Thornton believes his discovery of Wilkerson solved the murder. "The evidence suggests that somebody other than Fred ... shot and killed William Moyer," he said.
Thornton's investigation also finds reason to believe that the dealer is an associate of a second man who matches the description of the "Tony" — who Maria Fielding said she saw running from the scene. That second man is also a relative of star witness, Charles "Countrie" Rowe.
While that information is included in Thomas' latest court filings, none of it apparently impresses the prosecutor who is arguing against a new trial for Fred Thomas. Philadelphia District Attorney, Lynne Abraham, refused a request for an interview, and has not responded in court yet to Wilkerson's affidavit.
Citing ongoing legal hearings, she issued a statement saying: "I have NO interest in innocent people being in jail. If the right person is convicted for the right crime, justice has been achieved.
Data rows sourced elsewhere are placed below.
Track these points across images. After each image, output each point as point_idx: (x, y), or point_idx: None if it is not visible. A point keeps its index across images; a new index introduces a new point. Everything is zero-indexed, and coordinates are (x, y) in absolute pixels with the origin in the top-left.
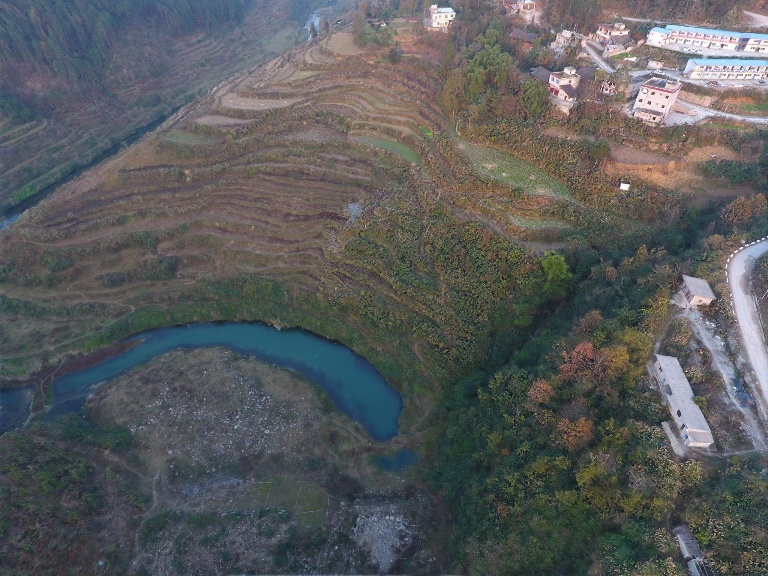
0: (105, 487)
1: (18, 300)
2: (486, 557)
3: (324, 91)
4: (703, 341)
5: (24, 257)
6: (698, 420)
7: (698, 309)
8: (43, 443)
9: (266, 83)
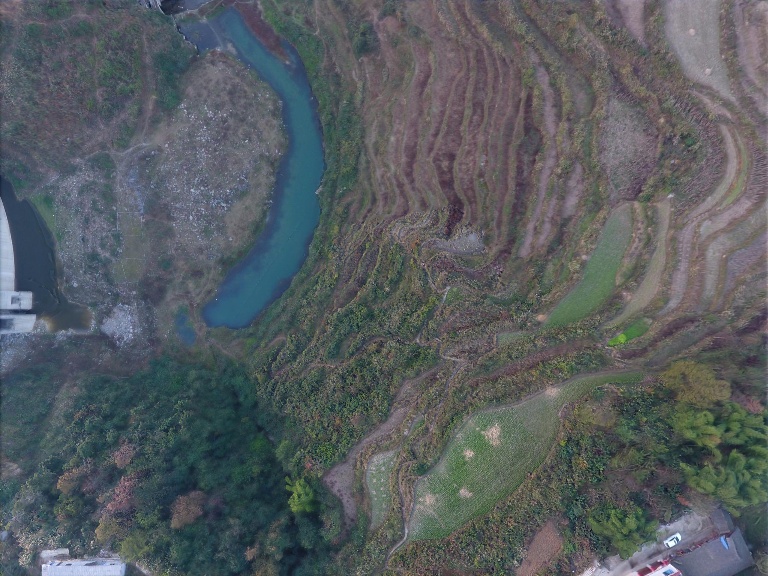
0: (122, 112)
1: None
2: None
3: None
4: None
5: None
6: None
7: None
8: (135, 48)
9: (767, 12)
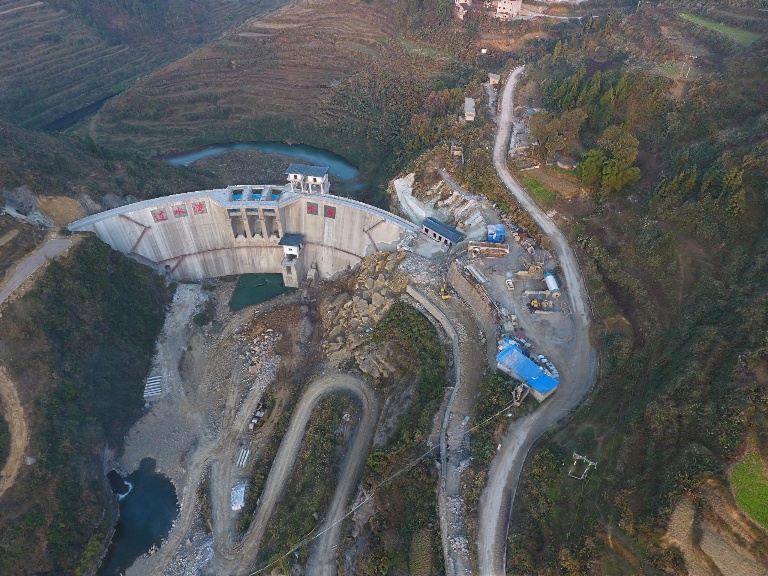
0: None
1: (138, 125)
2: (385, 184)
3: (321, 20)
4: (488, 93)
5: (139, 104)
6: (472, 111)
7: (493, 86)
8: (172, 164)
9: (282, 14)
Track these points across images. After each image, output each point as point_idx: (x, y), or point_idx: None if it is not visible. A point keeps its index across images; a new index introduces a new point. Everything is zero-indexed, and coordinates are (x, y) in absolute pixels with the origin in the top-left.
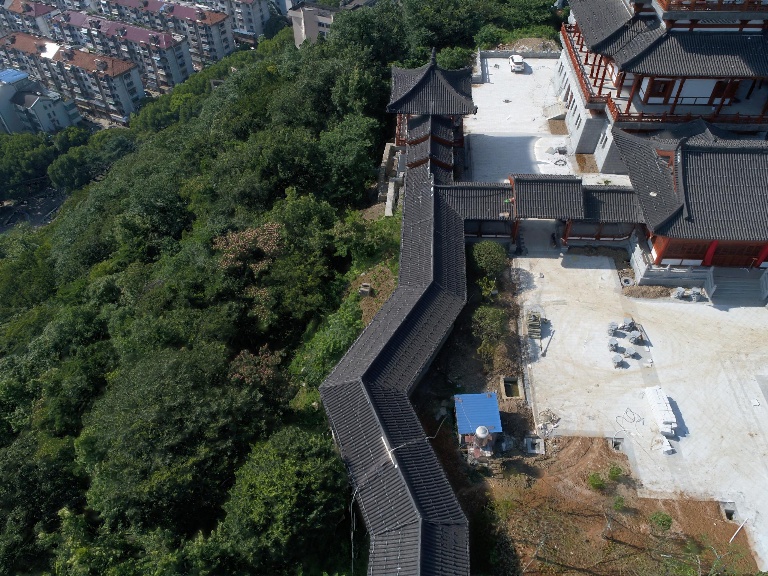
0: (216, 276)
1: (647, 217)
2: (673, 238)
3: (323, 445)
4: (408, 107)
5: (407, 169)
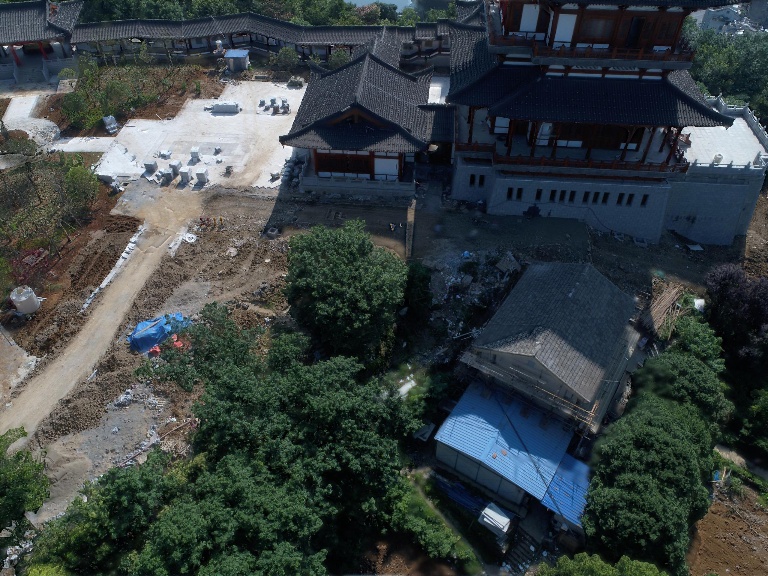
0: (353, 13)
1: None
2: None
3: (224, 10)
4: (461, 8)
5: None
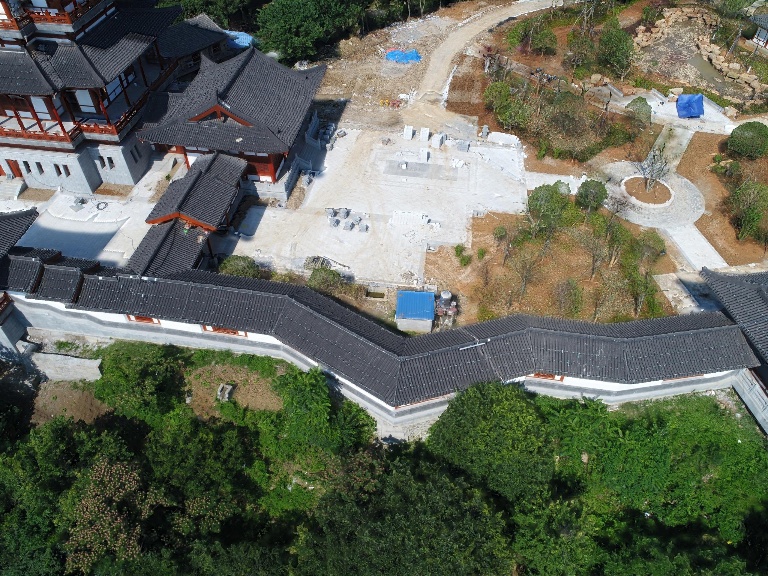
0: (140, 572)
1: (264, 150)
2: (272, 155)
3: None
4: None
5: (74, 305)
In the Thomas case, I am confident that the right man was convicted."
Also unimpressed is Joan Moyer, who believes Thomas is responsible because "his own friends testified against him."
She also knows she must live without her husband, who had her name tattooed on his body, and be reminded of her loss every year. "Christmastime is always a difficult time for us," she said, eight years after the killing. "My 14-year-old daughter is still having a tough time with it."
Time Is Expiring
Thomas' relatives, friends and lawyers are struggling, too. They fear he will die having spent the final years of his life in his cold cell, never getting the chance to clear his name.
"I hope he stays alive long enough to see us put his case on," said Anne Saunders, pausing to wipe away tears. If not, she says, "I will be disappointed as will a lot of other people."
Thomas thinks prosecutors are trying to end an embarrassing case through what he perceives as intentional delays and a motion to dismiss his appeal.
"The DA's office is waiting for me to die," Thomas told ABCNEWS.
The wait may not be long.
Michael McAuliff contributed to this report.